Mi sono trovata da sola in viaggio con l’utilitaria presa in affitto guidando tra la 106 jonica e le strade impervie dell’interno. Spostamenti difficili, tragitti complicati e perigliosi. Sin dall’inizio ho deciso di andare dove di solito non si va, anzitutto nei paesi dell’Aspromonte. Mi è parsa da subito quasi una violenza tenere i discorsi di rito: ecco il programma – punto uno, due, tre – con tanto di sigle. Mi sono messa in ascolto della gente – gente umile, povera, anzi poverissima, rassegnata, disillusa. Ho ascoltato per ore e ore quell’altra Calabria che non trova rappresentanza e si chiama ormai fuori. Ogni sera tornavo con le immagini di corpi sofferenti, vite ripiegate su di sé. Un giorno cercherò di raccontare tutta quella povertà che il resto del paese fa finta di non vedere. Il mio ascolto produceva quasi sempre uno slancio: di risentimento, rabbia, ma poi anche di speranza. Avere qualcuno che ti sta a sentire! Tra questo popolo dimenticato dalla sinistra mi sono sentita e mi sento a mio agio. Mai ho percepito però tanto profondo lo iato. Per recuperare il loro voto, la loro fiducia, non bastano i pochi giorni della campagna elettorale. Eppure, se si guardano i risultati, in quasi ognuno di questi piccoli paesi io ho preso voti. Sono quelli che apprezzo di più, che mi hanno commosso e mi danno da riflettere. È come un segnale: tu ci hai ascoltato e noi ti abbiamo ascoltato. Abbiamo colto quel piccolo risveglio che ci hai portato.

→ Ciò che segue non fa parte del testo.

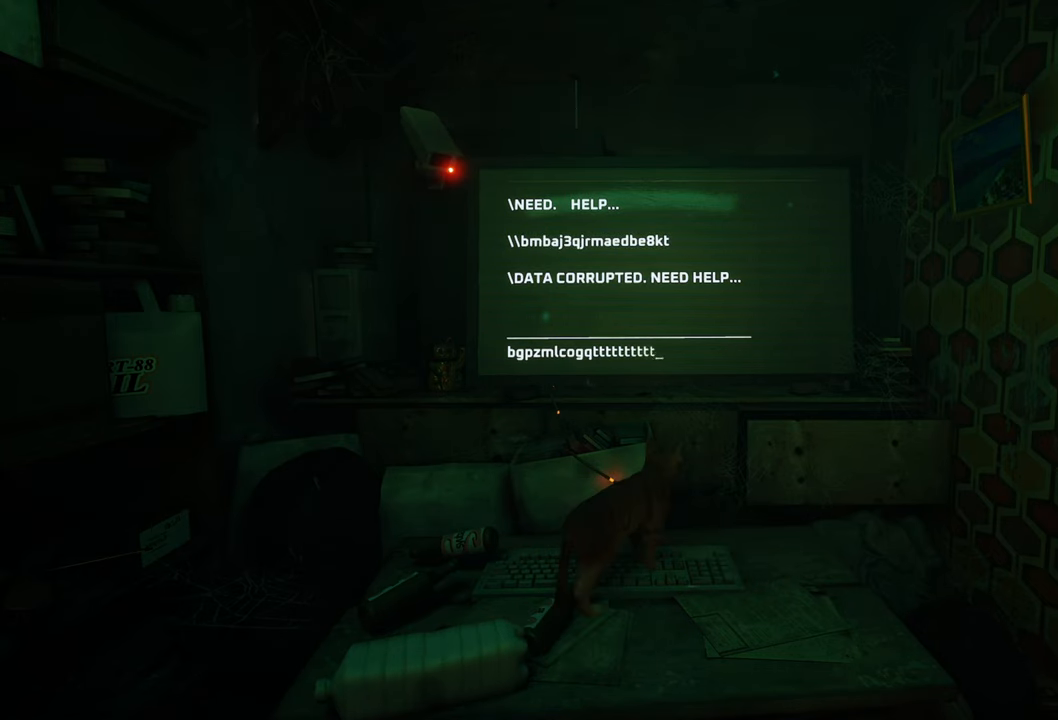
{"buttons": [], "left_stick": "right", "right_stick": "center", "events": [[360, "left_stick", "right"]]}
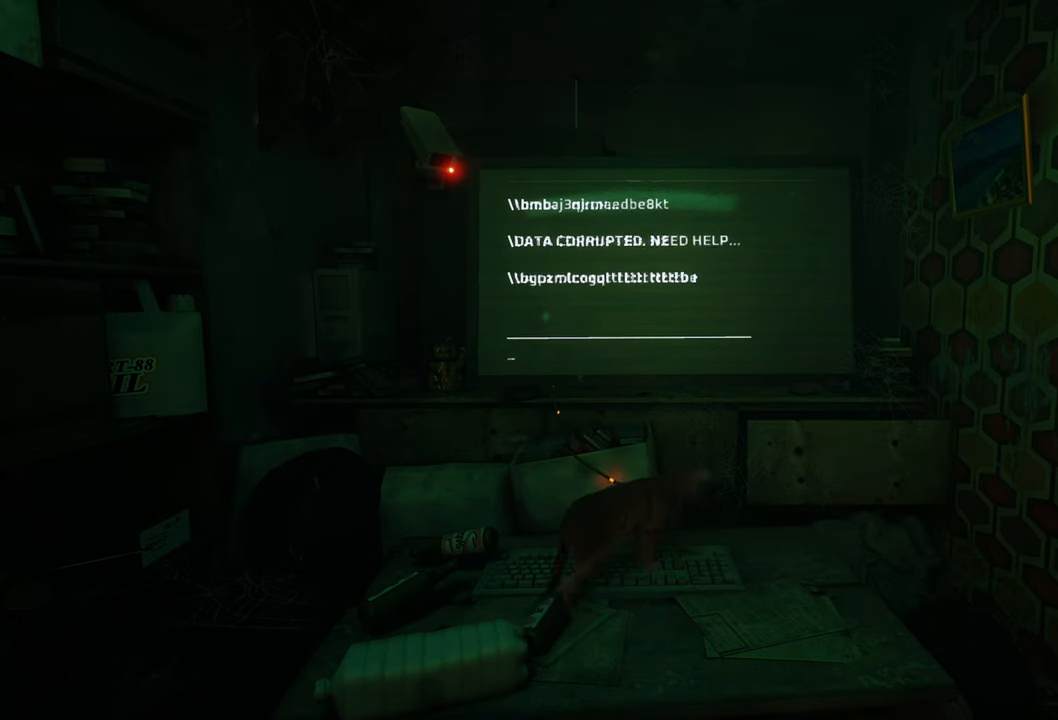
{"buttons": [], "left_stick": "center", "right_stick": "center", "events": [[480, "left_stick", "center"]]}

L’altro aspetto bello della mia campagna elettorale sono stati i giovani che prima mi hanno aiutato e poi, sempre più coinvolti, sono diventati protagonisti. Basta davvero poco per dare loro lo spazio che meritano. Mi hanno impressionato le loro capacità, il loro impegno civico. È da qui che deve nascere la nuova classe dirigente, non dai soliti circuiti di potere e dai ceti autoreferenziali.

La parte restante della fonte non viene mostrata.